Gates and Marine Gen. Peter Pace, chairman of the Joint Chiefs of Staff, said top defense officials were unanimous in supporting the plan, which they called the best way to both preserve security gains and hand over more responsibility to Iraqi forces.

Pentagon and White House officials said they would not project any troop cuts past July, opting to wait and evaluate conditions in Iraq. But Gates said Friday he hopes that, if successful over the next nine months, troop withdrawals could continue through the end of 2008, bringing the total force there to around 100,000.

Despite the lower number of troops expected in Iraq, Gates said he opposes several proposals in Congress to return Army units to 12-month tours overseas, saying the demands on the force still require the longer deployments.

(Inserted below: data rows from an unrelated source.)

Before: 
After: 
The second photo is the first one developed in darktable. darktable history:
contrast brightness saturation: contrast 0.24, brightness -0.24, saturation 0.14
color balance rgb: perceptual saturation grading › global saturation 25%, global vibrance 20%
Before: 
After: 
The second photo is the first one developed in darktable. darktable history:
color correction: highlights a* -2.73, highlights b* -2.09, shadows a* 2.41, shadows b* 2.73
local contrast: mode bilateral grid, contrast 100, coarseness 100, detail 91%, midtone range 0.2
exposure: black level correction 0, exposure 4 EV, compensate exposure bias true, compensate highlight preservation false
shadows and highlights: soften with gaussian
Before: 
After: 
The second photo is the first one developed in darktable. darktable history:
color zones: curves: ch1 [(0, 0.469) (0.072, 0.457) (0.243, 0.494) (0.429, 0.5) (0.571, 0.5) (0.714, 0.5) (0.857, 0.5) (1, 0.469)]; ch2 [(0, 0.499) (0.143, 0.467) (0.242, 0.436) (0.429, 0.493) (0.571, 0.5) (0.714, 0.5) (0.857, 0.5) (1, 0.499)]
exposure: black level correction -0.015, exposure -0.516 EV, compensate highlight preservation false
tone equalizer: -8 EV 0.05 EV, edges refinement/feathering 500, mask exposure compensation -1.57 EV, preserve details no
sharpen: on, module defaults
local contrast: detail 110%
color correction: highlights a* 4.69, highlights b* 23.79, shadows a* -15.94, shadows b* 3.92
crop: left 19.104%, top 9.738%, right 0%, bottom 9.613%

“We would have to look at increasing the use of in-lieu-of troops being deployed. We’d have to look at significantly increasing the deployment of Guard and Reserve units,” he said. “I also think that would degrade combat readiness … which could result in less-effective units being deployed.”

Pace said the decision was “informed by resource availability, not dictated by it.”

The longer rotations and multiple deployments for units did not force military leaders to start drawing down Iraq numbers, but the strain on the force was considered by Pentagon planners.

Gates said a return to 12-month combat tours could also force planners to cut into units’ time home for rest and retraining, one of the main reasons why officials put the 15-month tours in place.